── Supplied records ──

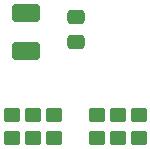
<source format=gbp>
G04 #@! TF.GenerationSoftware,KiCad,Pcbnew,6.0.9*
G04 #@! TF.CreationDate,2022-11-20T11:42:09+03:00*
G04 #@! TF.ProjectId,sd-card_adapter_esp32,73642d63-6172-4645-9f61-646170746572,rev?*
G04 #@! TF.SameCoordinates,Original*
G04 #@! TF.FileFunction,Paste,Bot*
G04 #@! TF.FilePolarity,Positive*
%FSLAX46Y46*%
G04 Gerber Fmt 4.6, Leading zero omitted, Abs format (unit mm)*
G04 Created by KiCad (PCBNEW 6.0.9) date 2022-11-20 11:42:09*
%MOMM*%
%LPD*%
G01*
G04 APERTURE LIST*
G04 Aperture macros list*
%AMRoundRect*
0 Rectangle with rounded corners*
0 $1 Rounding radius*
0 $2 $3 $4 $5 $6 $7 $8 $9 X,Y pos of 4 corners*
0 Add a 4 corners polygon primitive as box body*
4,1,4,$2,$3,$4,$5,$6,$7,$8,$9,$2,$3,0*
0 Add four circle primitives for the rounded corners*
1,1,$1+$1,$2,$3*
1,1,$1+$1,$4,$5*
1,1,$1+$1,$6,$7*
1,1,$1+$1,$8,$9*
0 Add four rect primitives between the rounded corners*
20,1,$1+$1,$2,$3,$4,$5,0*
20,1,$1+$1,$4,$5,$6,$7,0*
20,1,$1+$1,$6,$7,$8,$9,0*
20,1,$1+$1,$8,$9,$2,$3,0*%
G04 Aperture macros list end*
%ADD10RoundRect,0.250000X0.450000X-0.350000X0.450000X0.350000X-0.450000X0.350000X-0.450000X-0.350000X0*%
%ADD11RoundRect,0.250000X-0.475000X0.337500X-0.475000X-0.337500X0.475000X-0.337500X0.475000X0.337500X0*%
%ADD12RoundRect,0.250001X-0.924999X0.499999X-0.924999X-0.499999X0.924999X-0.499999X0.924999X0.499999X0*%
G04 APERTURE END LIST*
D10*
X116649996Y-75000000D03*
X116649996Y-73000000D03*
D11*
X111310000Y-64762500D03*
X111310000Y-66837500D03*
D12*
X107090000Y-64345000D03*
X107090000Y-67595000D03*
D10*
X114858330Y-75000000D03*
X114858330Y-73000000D03*
X109483332Y-75000000D03*
X109483332Y-73000000D03*
X105900000Y-75000000D03*
X105900000Y-73000000D03*
X107691666Y-75000000D03*
X107691666Y-73000000D03*
X113066664Y-75000000D03*
X113066664Y-73000000D03*
M02*

</source>
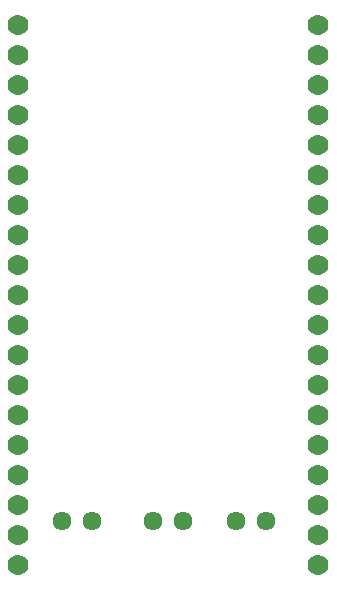
<source format=gts>
G04*
G04 #@! TF.GenerationSoftware,Altium Limited,Altium Designer,21.5.1 (32)*
G04*
G04 Layer_Color=8388736*
%FSLAX25Y25*%
%MOIN*%
G70*
G04*
G04 #@! TF.SameCoordinates,B44AFF20-6257-4841-829A-698601589143*
G04*
G04*
G04 #@! TF.FilePolarity,Negative*
G04*
G01*
G75*
%ADD13C,0.06351*%
%ADD14C,0.06942*%
D13*
X31417Y23622D02*
D03*
X41417D02*
D03*
X99488D02*
D03*
X89488D02*
D03*
X71929D02*
D03*
X61929D02*
D03*
D14*
X116929Y9055D02*
D03*
Y19055D02*
D03*
Y29055D02*
D03*
Y39055D02*
D03*
Y49055D02*
D03*
Y59055D02*
D03*
Y69055D02*
D03*
Y79055D02*
D03*
Y89055D02*
D03*
Y99055D02*
D03*
Y109055D02*
D03*
Y119055D02*
D03*
Y129055D02*
D03*
Y139055D02*
D03*
Y149055D02*
D03*
Y159055D02*
D03*
Y169055D02*
D03*
Y179055D02*
D03*
Y189055D02*
D03*
X16929Y19055D02*
D03*
Y29055D02*
D03*
Y39055D02*
D03*
Y49055D02*
D03*
Y59055D02*
D03*
Y69055D02*
D03*
Y79055D02*
D03*
Y89055D02*
D03*
Y99055D02*
D03*
Y109055D02*
D03*
Y119055D02*
D03*
Y129055D02*
D03*
Y139055D02*
D03*
Y149055D02*
D03*
Y159055D02*
D03*
Y169055D02*
D03*
Y9055D02*
D03*
Y179055D02*
D03*
Y189055D02*
D03*
M02*

</source>
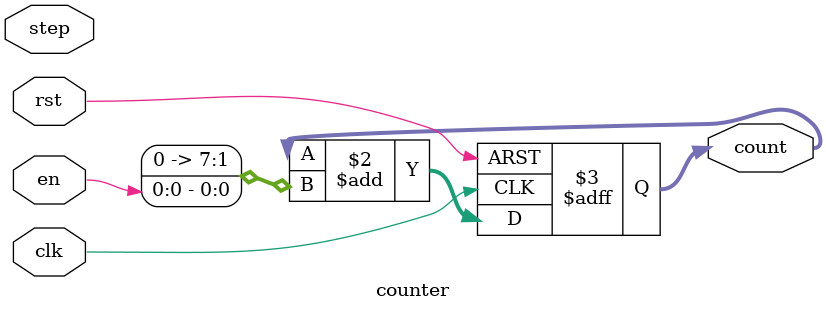
<source format=sv>
module counter #(
    parameter WIDTH = 8
)(

    input  logic             clk,
    input  logic             rst,
    input  logic             en,
    input  logic [WIDTH-1:0] step,
    output logic [WIDTH-1:0] count
);

always_ff @ (posedge clk or posedge rst) // asynchronous reset
    if (rst) count <= {WIDTH{1'b0}};
    else     count <= count + {{WIDTH-1{1'b0}}, en};

endmodule

</source>
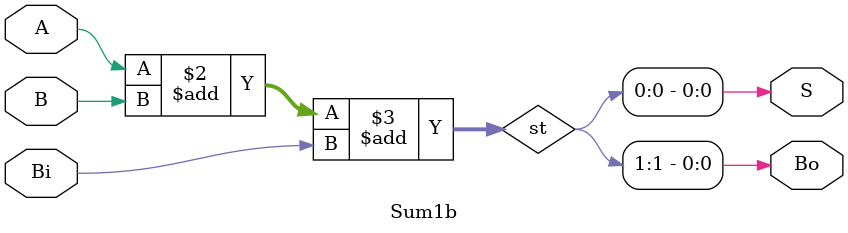
<source format=v>
`timescale 1ns / 1ps

module Sum1b(A, B, Bi, Bo, S);
    input A;
    input B;
    input Bi;
    output Bo;
    output S;
  
	 
	reg [1:0] st;
	assign S = st[0];
	assign Bo = st[1];

	  always @ ( * ) begin// siempre que haya algun cambio dentro de ( * ) se ejecuta
		st  = 	A+B+Bi;
	  end

endmodule
</source>
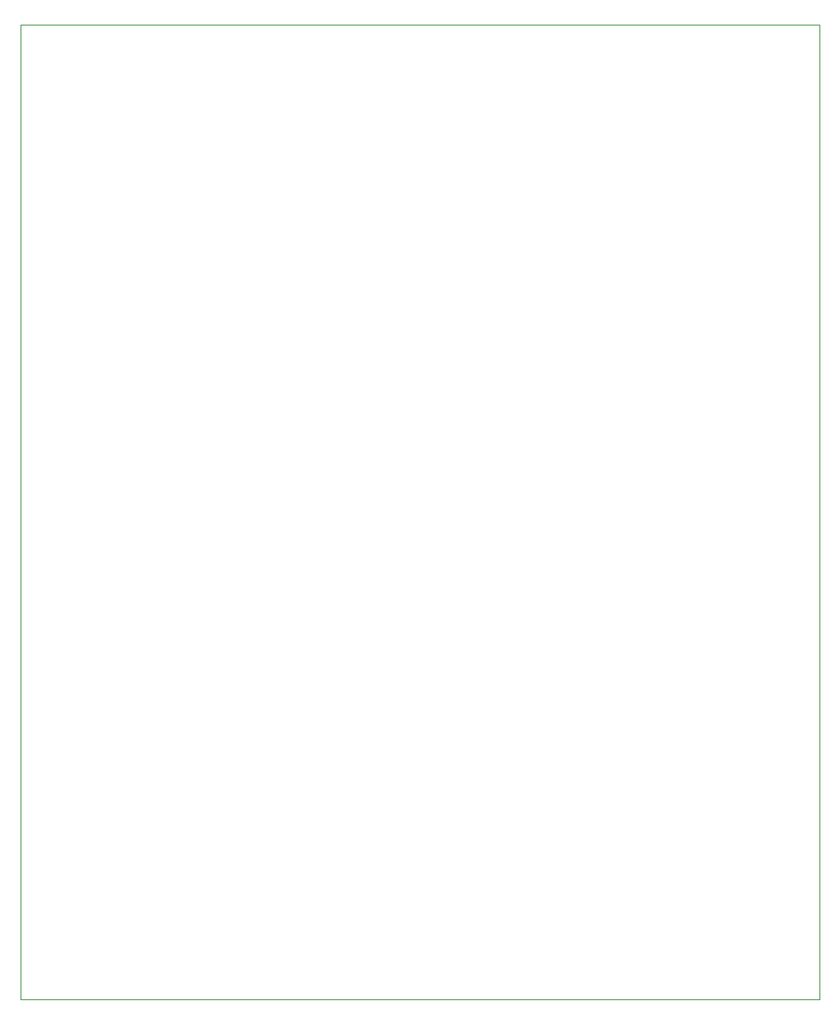
<source format=gm1>
G04 #@! TF.GenerationSoftware,KiCad,Pcbnew,7.0.7*
G04 #@! TF.CreationDate,2024-06-09T16:00:22+02:00*
G04 #@! TF.ProjectId,Audio Amplifier,41756469-6f20-4416-9d70-6c6966696572,rev?*
G04 #@! TF.SameCoordinates,Original*
G04 #@! TF.FileFunction,Profile,NP*
%FSLAX46Y46*%
G04 Gerber Fmt 4.6, Leading zero omitted, Abs format (unit mm)*
G04 Created by KiCad (PCBNEW 7.0.7) date 2024-06-09 16:00:22*
%MOMM*%
%LPD*%
G01*
G04 APERTURE LIST*
G04 #@! TA.AperFunction,Profile*
%ADD10C,0.100000*%
G04 #@! TD*
G04 APERTURE END LIST*
D10*
X101762500Y-53162755D02*
X184058500Y-53162755D01*
X184058500Y-153492755D01*
X101762500Y-153492755D01*
X101762500Y-53162755D01*
M02*

</source>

───

» **Work instruction**
Print all the records exactly, minus any images.

» **The completed task**
<source format=gbp>
G04 #@! TF.GenerationSoftware,KiCad,Pcbnew,6.0.9*
G04 #@! TF.CreationDate,2022-11-20T11:42:09+03:00*
G04 #@! TF.ProjectId,sd-card_adapter_esp32,73642d63-6172-4645-9f61-646170746572,rev?*
G04 #@! TF.SameCoordinates,Original*
G04 #@! TF.FileFunction,Paste,Bot*
G04 #@! TF.FilePolarity,Positive*
%FSLAX46Y46*%
G04 Gerber Fmt 4.6, Leading zero omitted, Abs format (unit mm)*
G04 Created by KiCad (PCBNEW 6.0.9) date 2022-11-20 11:42:09*
%MOMM*%
%LPD*%
G01*
G04 APERTURE LIST*
G04 Aperture macros list*
%AMRoundRect*
0 Rectangle with rounded corners*
0 $1 Rounding radius*
0 $2 $3 $4 $5 $6 $7 $8 $9 X,Y pos of 4 corners*
0 Add a 4 corners polygon primitive as box body*
4,1,4,$2,$3,$4,$5,$6,$7,$8,$9,$2,$3,0*
0 Add four circle primitives for the rounded corners*
1,1,$1+$1,$2,$3*
1,1,$1+$1,$4,$5*
1,1,$1+$1,$6,$7*
1,1,$1+$1,$8,$9*
0 Add four rect primitives between the rounded corners*
20,1,$1+$1,$2,$3,$4,$5,0*
20,1,$1+$1,$4,$5,$6,$7,0*
20,1,$1+$1,$6,$7,$8,$9,0*
20,1,$1+$1,$8,$9,$2,$3,0*%
G04 Aperture macros list end*
%ADD10RoundRect,0.250000X0.450000X-0.350000X0.450000X0.350000X-0.450000X0.350000X-0.450000X-0.350000X0*%
%ADD11RoundRect,0.250000X-0.475000X0.337500X-0.475000X-0.337500X0.475000X-0.337500X0.475000X0.337500X0*%
%ADD12RoundRect,0.250001X-0.924999X0.499999X-0.924999X-0.499999X0.924999X-0.499999X0.924999X0.499999X0*%
G04 APERTURE END LIST*
D10*
X116649996Y-75000000D03*
X116649996Y-73000000D03*
D11*
X111310000Y-64762500D03*
X111310000Y-66837500D03*
D12*
X107090000Y-64345000D03*
X107090000Y-67595000D03*
D10*
X114858330Y-75000000D03*
X114858330Y-73000000D03*
X109483332Y-75000000D03*
X109483332Y-73000000D03*
X105900000Y-75000000D03*
X105900000Y-73000000D03*
X107691666Y-75000000D03*
X107691666Y-73000000D03*
X113066664Y-75000000D03*
X113066664Y-73000000D03*
M02*

</source>
<source format=gts>
G04*
G04 #@! TF.GenerationSoftware,Altium Limited,Altium Designer,21.5.1 (32)*
G04*
G04 Layer_Color=8388736*
%FSLAX25Y25*%
%MOIN*%
G70*
G04*
G04 #@! TF.SameCoordinates,B44AFF20-6257-4841-829A-698601589143*
G04*
G04*
G04 #@! TF.FilePolarity,Negative*
G04*
G01*
G75*
%ADD13C,0.06351*%
%ADD14C,0.06942*%
D13*
X31417Y23622D02*
D03*
X41417D02*
D03*
X99488D02*
D03*
X89488D02*
D03*
X71929D02*
D03*
X61929D02*
D03*
D14*
X116929Y9055D02*
D03*
Y19055D02*
D03*
Y29055D02*
D03*
Y39055D02*
D03*
Y49055D02*
D03*
Y59055D02*
D03*
Y69055D02*
D03*
Y79055D02*
D03*
Y89055D02*
D03*
Y99055D02*
D03*
Y109055D02*
D03*
Y119055D02*
D03*
Y129055D02*
D03*
Y139055D02*
D03*
Y149055D02*
D03*
Y159055D02*
D03*
Y169055D02*
D03*
Y179055D02*
D03*
Y189055D02*
D03*
X16929Y19055D02*
D03*
Y29055D02*
D03*
Y39055D02*
D03*
Y49055D02*
D03*
Y59055D02*
D03*
Y69055D02*
D03*
Y79055D02*
D03*
Y89055D02*
D03*
Y99055D02*
D03*
Y109055D02*
D03*
Y119055D02*
D03*
Y129055D02*
D03*
Y139055D02*
D03*
Y149055D02*
D03*
Y159055D02*
D03*
Y169055D02*
D03*
Y9055D02*
D03*
Y179055D02*
D03*
Y189055D02*
D03*
M02*

</source>
<source format=sv>
module counter #(
    parameter WIDTH = 8
)(

    input  logic             clk,
    input  logic             rst,
    input  logic             en,
    input  logic [WIDTH-1:0] step,
    output logic [WIDTH-1:0] count
);

always_ff @ (posedge clk or posedge rst) // asynchronous reset
    if (rst) count <= {WIDTH{1'b0}};
    else     count <= count + {{WIDTH-1{1'b0}}, en};

endmodule

</source>
<source format=v>
`timescale 1ns / 1ps

module Sum1b(A, B, Bi, Bo, S);
    input A;
    input B;
    input Bi;
    output Bo;
    output S;
  
	 
	reg [1:0] st;
	assign S = st[0];
	assign Bo = st[1];

	  always @ ( * ) begin// siempre que haya algun cambio dentro de ( * ) se ejecuta
		st  = 	A+B+Bi;
	  end

endmodule
</source>
<source format=gm1>
G04 #@! TF.GenerationSoftware,KiCad,Pcbnew,7.0.7*
G04 #@! TF.CreationDate,2024-06-09T16:00:22+02:00*
G04 #@! TF.ProjectId,Audio Amplifier,41756469-6f20-4416-9d70-6c6966696572,rev?*
G04 #@! TF.SameCoordinates,Original*
G04 #@! TF.FileFunction,Profile,NP*
%FSLAX46Y46*%
G04 Gerber Fmt 4.6, Leading zero omitted, Abs format (unit mm)*
G04 Created by KiCad (PCBNEW 7.0.7) date 2024-06-09 16:00:22*
%MOMM*%
%LPD*%
G01*
G04 APERTURE LIST*
G04 #@! TA.AperFunction,Profile*
%ADD10C,0.100000*%
G04 #@! TD*
G04 APERTURE END LIST*
D10*
X101762500Y-53162755D02*
X184058500Y-53162755D01*
X184058500Y-153492755D01*
X101762500Y-153492755D01*
X101762500Y-53162755D01*
M02*

</source>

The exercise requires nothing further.